The central rule

Publication is not a single yes-or-no certification. A record page communicates three separate decisions: how strong the evidence is, what wording the evidence supports, and how confident the registry is that the holder remains current. Those decisions are related, but they are not interchangeable.

A strong source can prove that an object existed without proving that it was the largest in the world. A historic record can have excellent evidence and still no longer be current. A current claim can be credible while relying mainly on the institution that made it. The labels are designed to preserve those distinctions instead of flattening every entry into the word verified.

Recognized and World First

Recognized entries have an authoritative or exceptionally strong evidence basis. Typical examples include peer-reviewed research, official record listings, contemporaneous wire reporting, public institutional archives, or another source whose provenance and wording can be independently checked. Recognized does not mean that every possible worldwide predecessor has been eliminated; it means the published wording is strongly supported.

World First adds a second requirement. The category must be clearly defined, historically meaningful, and genuinely worldwide. A first in one city, market, company, event, or jurisdiction is not automatically a world first. The registry looks for earlier candidates, competing definitions, and whether the supposed first was actually implemented rather than merely announced.

Documented and Institutional Claim

A Documented entry shows that the achievement, object, or event is credibly evidenced, while universal adjudication or an exhaustive global comparison may be absent. This is common in cannabis history because many achievements were recorded through event reporting, company releases, specialist media, photographs, or archived pages rather than through one universal record authority.

Institutional Claim makes the dependency even clearer. The central metric is supported mainly by the organisation making the claim. The metric may still be useful and publishable, but the registry does not disguise who supplied it. A museum collection count, seed-bank library figure, or company production figure can be meaningful while still requiring visible source attribution and a caveat.

Historic and Holder Check

Historic preserves an earlier worldwide benchmark that has been surpassed, superseded, or reclassified. Historic entries matter because record history is a chronology, not only a list of present holders. Removing former records would erase the progression of the category and make later claims harder to evaluate.
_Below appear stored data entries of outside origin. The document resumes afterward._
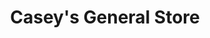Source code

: ---
title: "Casey's General Store"
url: /columbia/caseys-general-store-paris-road/
shop: Lebensmittel
---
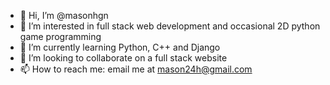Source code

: - 👋 Hi, I’m @masonhgn
- 👀 I’m interested in full stack web development and occasional 2D python game programming
- 🌱 I’m currently learning Python, C++ and Django
- 💞️ I’m looking to collaborate on a full stack website
- 📫 How to reach me: email me at mason24h@gmail.com

<!---
masonhgn/masonhgn is a ✨ special ✨ repository because its `README.md` (this file) appears on your GitHub profile.
You can click the Preview link to take a look at your changes.
--->
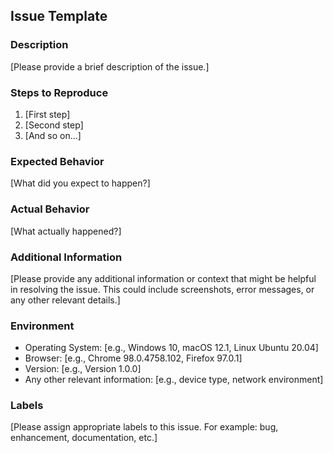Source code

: ## Issue Template

### Description

[Please provide a brief description of the issue.]

### Steps to Reproduce

1. [First step]
2. [Second step]
3. [And so on...]

### Expected Behavior

[What did you expect to happen?]

### Actual Behavior

[What actually happened?]

### Additional Information

[Please provide any additional information or context that might be helpful in resolving the issue. This could include screenshots, error messages, or any other relevant details.]

### Environment

- Operating System: [e.g., Windows 10, macOS 12.1, Linux Ubuntu 20.04]
- Browser: [e.g., Chrome 98.0.4758.102, Firefox 97.0.1]
- Version: [e.g., Version 1.0.0]
- Any other relevant information: [e.g., device type, network environment]

### Labels

[Please assign appropriate labels to this issue. For example: bug, enhancement, documentation, etc.]
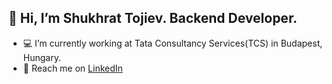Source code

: ## 👋 Hi, I’m Shukhrat Tojiev. Backend Developer.


- 💻 I’m currently working at Tata Consultancy Services(TCS) in Budapest, Hungary.
- 🔎 Reach me on [LinkedIn](https://www.linkedin.com/in/shukhrat-tojiev/)

<!---
shukhratojiev/shukhratojiev is a ✨ special ✨ repository because its `README.md` (this file) appears on your GitHub profile.
You can click the Preview link to take a look at your changes.
--->
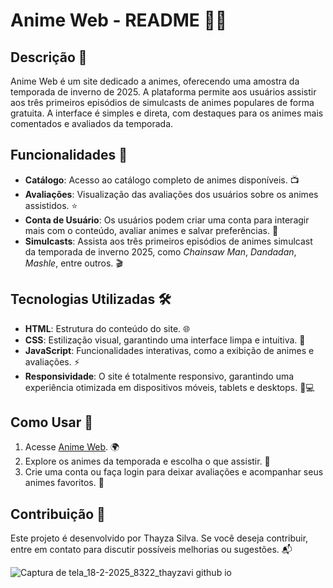 # Anime Web - README 🎥🌐

## Descrição 📖

Anime Web é um site dedicado a animes, oferecendo uma amostra da temporada de inverno de 2025. A plataforma permite aos usuários assistir aos três primeiros episódios de simulcasts de animes populares de forma gratuita. A interface é simples e direta, com destaques para os animes mais comentados e avaliados da temporada.

## Funcionalidades 🚀

- **Catálogo**: Acesso ao catálogo completo de animes disponíveis. 📺
- **Avaliações**: Visualização das avaliações dos usuários sobre os animes assistidos. ⭐
- **Conta de Usuário**: Os usuários podem criar uma conta para interagir mais com o conteúdo, avaliar animes e salvar preferências. 🔐
- **Simulcasts**: Assista aos três primeiros episódios de animes simulcast da temporada de inverno 2025, como *Chainsaw Man*, *Dandadan*, *Mashle*, entre outros. 🎬

## Tecnologias Utilizadas 🛠️

- **HTML**: Estrutura do conteúdo do site. 🌐
- **CSS**: Estilização visual, garantindo uma interface limpa e intuitiva. 🎨
- **JavaScript**: Funcionalidades interativas, como a exibição de animes e avaliações. ⚡
- **Responsividade**: O site é totalmente responsivo, garantindo uma experiência otimizada em dispositivos móveis, tablets e desktops. 📱💻

## Como Usar 🔧

1. Acesse [Anime Web](https://thayzavi.github.io/anime-web/). 🌍
2. Explore os animes da temporada e escolha o que assistir. 🍿
3. Crie uma conta ou faça login para deixar avaliações e acompanhar seus animes favoritos. 📝

## Contribuição 🤝

Este projeto é desenvolvido por Thayza Silva. Se você deseja contribuir, entre em contato para discutir possíveis melhorias ou sugestões. 📬

![Captura de tela_18-2-2025_8322_thayzavi github io](https://github.com/user-attachments/assets/62ec8799-e3e2-456d-8e86-774c371ad52e)
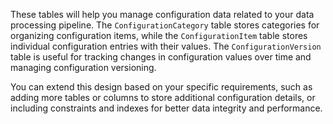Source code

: These tables will help you manage configuration data related to your data processing pipeline. The `ConfigurationCategory` table stores categories for organizing configuration items, while the `ConfigurationItem` table stores individual configuration entries with their values. The `ConfigurationVersion` table is useful for tracking changes in configuration values over time and managing configuration versioning.

You can extend this design based on your specific requirements, such as adding more tables or columns to store additional configuration details, or including constraints and indexes for better data integrity and performance.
Holder Check is used when the documented achievement remains publishable but present-day supremacy requires continuing review. The object or event may be well established, while the search for later challengers, private builds, altered measurement rules, or newer categories remains incomplete. Holder Check therefore communicates a live comparison question, not a failure of the underlying evidence.
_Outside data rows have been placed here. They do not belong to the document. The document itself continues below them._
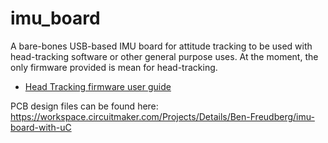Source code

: # imu_board
A bare-bones USB-based IMU board for attitude tracking to be used with head-tracking software or other general purpose uses. At the moment, the only firmware provided is mean for head-tracking.

* [Head Tracking firmware user guide](./docs/head_tracking_firmware_user_guide.md)

PCB design files can be found here: https://workspace.circuitmaker.com/Projects/Details/Ben-Freudberg/imu-board-with-uC

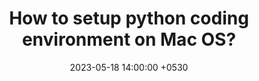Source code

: ---
title: How to setup python coding environment on Mac OS?
description: ""
date: 2023-05-18 14:00:00 +0530
categories: [python]
tags: [python3, mac]     # TAG names should always be lowercase
render_with_liquid: false
---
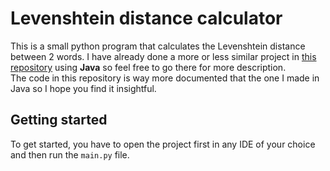 # Levenshtein distance calculator

This is a small python program that calculates the Levenshtein distance between 2 words. I have already done a more or less similar project in [this repository](https://github.com/LordSeven777/levenshtein-distance-java) using **Java** so feel free to go there for more description.  
The code in this repository is way more documented that the one I made in Java so I hope you find it insightful.

## Getting started

To get started, you have to open the project first in any IDE of your choice and then run the `main.py` file.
Evidence grade is separate

Evidence grade evaluates the quality, provenance, independence, and completeness of the evidence package. Status evaluates the wording the registry is justified in publishing. Current-holder confidence evaluates whether the entry appears to remain the strongest documented worldwide example at the review date.

Because these are different questions, an A-grade historical source can describe a former record, while a B+ physical object can be a current documented claim with only medium confidence in worldwide supremacy. Readers should avoid treating the grade as a score that automatically determines the headline.

How to cite an entry

When citing Waffles World Records, keep the record title, status, evidence grade, review date, and caveat together. Removing the caveat can turn careful wording into an unsupported absolute claim. For example, “largest documented” is not the same as “largest that has ever existed,” and “institutional claim” is not the same as independent adjudication.

A good citation names the holder or subject, exact metric, date, status, and source trail. Where the page says that no universal authority or exhaustive comparison was located, that limitation should remain visible. The purpose of the registry is not to make every headline louder; it is to make the available evidence easier to understand.

What the labels do not promise

No status label promises that every private, lost, deleted, or unpublished achievement has been located. The registry compares the evidence that can be responsibly reviewed. That limitation is especially important in cannabis history, where informal events, legal risk, deleted social accounts, and inconsistent category rules have left gaps in the record.\n\nThe labels also do not replace the cited sources. They are editorial conclusions drawn from those sources. Readers should still inspect the source trail, review date, metric, and caveat when the distinction matters for reporting, sponsorship, competition, or historical research.

A practical reading order

Start with the public title and exact metric. Next read the status explanation, evidence grade, current-holder confidence, and review date. Then open the caveat and source links. This order prevents a headline from being separated from the limitations that make it accurate.\n\nWhen two records appear similar, compare the category definition before comparing the number. A longer object, heavier object, larger event, and first-in-history milestone can belong to different record families even when popular articles describe them with the same broad word such as biggest.

Source context and editorial disclosure

This guide explains the registry’s own classification language. Record-specific facts remain governed by each record page and its cited sources.

The locally hosted artwork is illustrative and is not evidence.